Geëxtraheerde tekst:
__________

ECLI:NL:HR:2023:464

Hoge Raad

Datum uitspraak
4 april 2023
Publicatiedatum
24 maart 2023
Zaaknummer
20/04378
Instantie
Hoge Raad
Type
Uitspraak
Rechtsgebied
Strafrecht
Procedures
  • Cassatie
Vindplaatsen
  • Rechtspraak.nl
AI samenvatting door LexboostAutomatisch gegenereerd

Oordeel over overschrijding van redelijke termijn in strafzaak met meerdere strafbare feiten

In deze zaak heeft de Hoge Raad op 4 april 2023 uitspraak gedaan in een cassatieprocedure tegen een arrest van het gerechtshof Arnhem-Leeuwarden van 16 december 2020. De verdachte, geboren in 1975, was betrokken bij meerdere strafbare feiten, waaronder het medeplegen van diefstal van schapen, witwassen van schapen, het voorhanden hebben van een vuurwapen en munitie, en hennepteelt. De raadsman van de verdachte had in cassatie aangevoerd dat het hof niet had beslist op het beroep op overschrijding van de redelijke termijn in eerste aanleg. De Hoge Raad oordeelde dat het hof hierover een gemotiveerde beslissing had moeten nemen, wat ontbrak in de uitspraak van het hof. Hierdoor was het cassatiemiddel terecht voorgesteld.

De Hoge Raad heeft vastgesteld dat de redelijke termijn van berechting in eerste aanleg was overschreden, wat leidde tot een vermindering van de opgelegde gevangenisstraf van 19 maanden met 1 maand. De advocaat-generaal had geconcludeerd tot vernietiging van de bestreden uitspraak, maar uitsluitend voor wat betreft de opgelegde gevangenisstraf. De Hoge Raad heeft de overige klachten van de verdachte en de benadeelde partijen niet gegrond verklaard. De uitspraak van de Hoge Raad is gedaan na meer dan twee jaar na het instellen van het cassatieberoep, wat ook een overschrijding van de redelijke termijn met zich meebracht. Uiteindelijk heeft de Hoge Raad de gevangenisstraf verminderd naar 18 maanden en het beroep voor het overige verworpen.

Uitspraak

HOGE RAAD DER NEDERLANDEN
STRAFKAMER
Nummer20/04378
Datum4 april 2023
ARREST
op het beroep in cassatie tegen een arrest van het gerechtshof Arnhem-Leeuwarden van 16 december 2020, nummer 21-001447-15, in de strafzaak
tegen
[verdachte] ,
geboren te [geboorteplaats] op [geboortedatum] 1975,
hierna: de verdachte.

1.Procesverloop in cassatie

Het beroep is ingesteld door de verdachte. Namens deze heeft S.F.W. van ’t Hullenaar, advocaat te Arnhem, bij schriftuur en aanvullende schriftuur cassatiemiddelen voorgesteld. De schrifturen zijn aan dit arrest gehecht en maken daarvan deel uit.

__________

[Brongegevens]
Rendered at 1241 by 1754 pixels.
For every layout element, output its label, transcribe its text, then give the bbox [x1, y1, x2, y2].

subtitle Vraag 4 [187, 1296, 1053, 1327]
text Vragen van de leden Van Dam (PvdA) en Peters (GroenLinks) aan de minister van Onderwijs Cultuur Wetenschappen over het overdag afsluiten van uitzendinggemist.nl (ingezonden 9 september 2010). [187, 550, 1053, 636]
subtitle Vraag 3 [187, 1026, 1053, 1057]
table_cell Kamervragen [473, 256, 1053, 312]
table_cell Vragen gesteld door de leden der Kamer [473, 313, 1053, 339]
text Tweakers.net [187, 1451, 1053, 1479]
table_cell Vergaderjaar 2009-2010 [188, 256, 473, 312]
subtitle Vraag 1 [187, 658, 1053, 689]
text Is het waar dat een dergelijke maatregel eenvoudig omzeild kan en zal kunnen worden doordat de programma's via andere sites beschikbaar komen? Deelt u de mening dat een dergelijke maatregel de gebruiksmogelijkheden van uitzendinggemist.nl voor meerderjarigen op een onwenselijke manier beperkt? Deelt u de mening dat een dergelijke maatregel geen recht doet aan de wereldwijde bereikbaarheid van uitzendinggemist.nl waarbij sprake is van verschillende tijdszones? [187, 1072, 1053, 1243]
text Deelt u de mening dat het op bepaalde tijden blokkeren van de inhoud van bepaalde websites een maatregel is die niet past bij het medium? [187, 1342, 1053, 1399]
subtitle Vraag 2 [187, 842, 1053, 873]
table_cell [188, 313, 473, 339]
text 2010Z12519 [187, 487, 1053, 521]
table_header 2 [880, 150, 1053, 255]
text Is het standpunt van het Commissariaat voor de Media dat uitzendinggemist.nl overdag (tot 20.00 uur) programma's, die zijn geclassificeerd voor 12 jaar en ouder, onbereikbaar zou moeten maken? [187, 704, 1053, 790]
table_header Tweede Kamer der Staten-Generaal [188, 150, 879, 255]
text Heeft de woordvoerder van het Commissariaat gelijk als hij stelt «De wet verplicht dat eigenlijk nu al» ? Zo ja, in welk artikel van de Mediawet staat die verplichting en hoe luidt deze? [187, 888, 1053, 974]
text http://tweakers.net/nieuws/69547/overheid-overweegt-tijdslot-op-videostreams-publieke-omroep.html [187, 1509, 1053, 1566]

__________

Opdrachten:
1. Kun je uit de uitspraak van de Hoge Raad letterlijk het stuk tussen "In deze zaak" en "cassatiemiddel terecht voorgesteld." halen, beide inbegrepen?
2. Welke regels in de records bevatten het woord "leden"? Zoek ze op en neem elke regel volledig over.

Antwoorden:
1.
In deze zaak heeft de Hoge Raad op 4 april 2023 uitspraak gedaan in een cassatieprocedure tegen een arrest van het gerechtshof Arnhem-Leeuwarden van 16 december 2020. De verdachte, geboren in 1975, was betrokken bij meerdere strafbare feiten, waaronder het medeplegen van diefstal van schapen, witwassen van schapen, het voorhanden hebben van een vuurwapen en munitie, en hennepteelt. De raadsman van de verdachte had in cassatie aangevoerd dat het hof niet had beslist op het beroep op overschrijding van de redelijke termijn in eerste aanleg. De Hoge Raad oordeelde dat het hof hierover een gemotiveerde beslissing had moeten nemen, wat ontbrak in de uitspraak van het hof. Hierdoor was het cassatiemiddel terecht voorgesteld.

2.
text Vragen van de leden Van Dam (PvdA) en Peters (GroenLinks) aan de minister van Onderwijs Cultuur Wetenschappen over het overdag afsluiten van uitzendinggemist.nl (ingezonden 9 september 2010). [187, 550, 1053, 636]
table_cell Vragen gesteld door de leden der Kamer [473, 313, 1053, 339]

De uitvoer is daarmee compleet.